さっきの場所からだいぶ離れられたことに安堵し、スズはスピードを緩める。
だがふーっと息を吐いた瞬間…背後から来た何者かに肩を抱かれた。
恐る恐る顔を横に向ければ、そこには先程置き去りにしたはずの人物がこちらにニヤリと笑みを向けていた。
第73話 渋谷事変 ー漆ー
「ひっ…!な、何ですか!」
「何ですかじゃねぇだろ。人に名前聞いといて、自分は名乗らねぇのか?」
「うっ…あ、えと…木下スズ、と申します」
「へ〜ちょうど1人で退屈してたんだよ。オマエと話してると飽きねぇから相手しろ」
「えっ!?嫌です!」
「オマエに拒否権はねぇ。あとさっきの空間もっかい作れ」
「何でですか!禪院さんどこも「名字で呼ぶな」
「え。じゃ、じゃあ…甚爾、さん」
「ん。で、何だよ」
「だから!甚爾さん、どこもケガしてないでしょ!?あの空間は治療のための場所なんです!」
「じゃあそこら辺にいる奴ら治療しろよ」
「さっきからそうしてます!!」
"邪魔しないでくださいね!"
最後にそう言ってから、スズはまた辺りに正の領域を展開し、治療を再開した。
しばらくお気に入りの空間でのんびりと寝転がっていた甚爾だったが、せっかく見つけたおもちゃがずっと自分に対して背を向けていることに不満そうで…
音も気配もなくスズに近づくと、座っている彼女に背後から抱きついた。
「えっ!?ちょっと、と、甚爾さん!?」
「何無視してんだよ。相手しろって言っただろ」
「治癒の力を使う時はもの凄い集中力が必要なんです!話しかけないで下さい!」
「じゃあ抱き締めてんのはいいんだな」
「へ?」
「この空間より、オマエにくっついてる方が気持ちいい」
そう言うと甚爾は腰に回していた手に力を込めて、更にスズを自分の方へ引き寄せた。
だが彼の行動は引き寄せるだけに止まらず、スズのお腹辺りを撫でたりつまんだりしてくる。
「ちょ、ちょっと…!何か、触り方が…い、いやらしいです!!」
「へ〜どこらへんが?つーか、オマエが俺を意識し過ぎなんだろ」
「そんなことないです!……もう!!」
「おっ、やっとこっち向いた」
ついに恥ずかしさに耐えきれなくなったスズは、体を反転させ少し後ろへ顔を向ける。
彼女の眼前には、余裕の笑みを見せる甚爾の楽しそうな顔があった。
間近で見たその顔は思いのほか整っていて、スズはつい見入ってしまう。
「…何だ、キス待ちか?」
「ま、待ってません…!そういうのは、す、好きな人と…してください!」
「! ふ〜ん…」
スズの言葉にまた楽しそうな笑みを見せると、甚爾はぽけ〜っと自分の顔を見つめていた彼女の体を軽く動かした。

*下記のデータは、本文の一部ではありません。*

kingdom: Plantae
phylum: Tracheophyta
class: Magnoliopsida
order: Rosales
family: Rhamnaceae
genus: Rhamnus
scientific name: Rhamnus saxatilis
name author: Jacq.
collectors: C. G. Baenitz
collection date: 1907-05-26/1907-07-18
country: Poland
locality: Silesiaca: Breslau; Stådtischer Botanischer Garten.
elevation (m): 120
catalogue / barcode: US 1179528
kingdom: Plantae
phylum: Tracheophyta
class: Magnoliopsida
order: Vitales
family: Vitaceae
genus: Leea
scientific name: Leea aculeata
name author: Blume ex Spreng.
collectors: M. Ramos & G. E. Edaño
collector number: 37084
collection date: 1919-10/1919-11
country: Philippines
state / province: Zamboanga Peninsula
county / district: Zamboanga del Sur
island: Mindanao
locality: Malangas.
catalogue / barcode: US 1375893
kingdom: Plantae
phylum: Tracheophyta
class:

そして不意の動きにワタワタする彼女と正面から向かい合い、再び腰に手を回す。
恥ずかしさで視線が落ち着かないスズをさらに抱き寄せれば、彼女は手を突っ張り棒のようにして何とか距離を取ろうとする。
「その手どけて、もっとこっち寄って来いよ」
「いえ!け、結構です…!」
「遠慮すんなって」
「してません!は、離れて!」
「(力弱っ。コイツ、こんな細っちぃ腕で俺に抵抗できるって本気で思ってんのか?)オマエ、バカだろ」
「え、急にシンプルな悪口ですか?」
「ふっ。でも嫌いじゃねぇ」
そう言って突っ張り棒代わりだった手を簡単に外すと、甚爾は存外優しくスズを抱き締めた。
お風呂に入っているかのように"あ〜気持ちいい"と言葉を漏らしながら、彼女に全体重を預ける。
身近にいる大人組の五条や宿儺とはまた違う雰囲気にやられ、スズは落ち着かない状態でされるがままになっていた。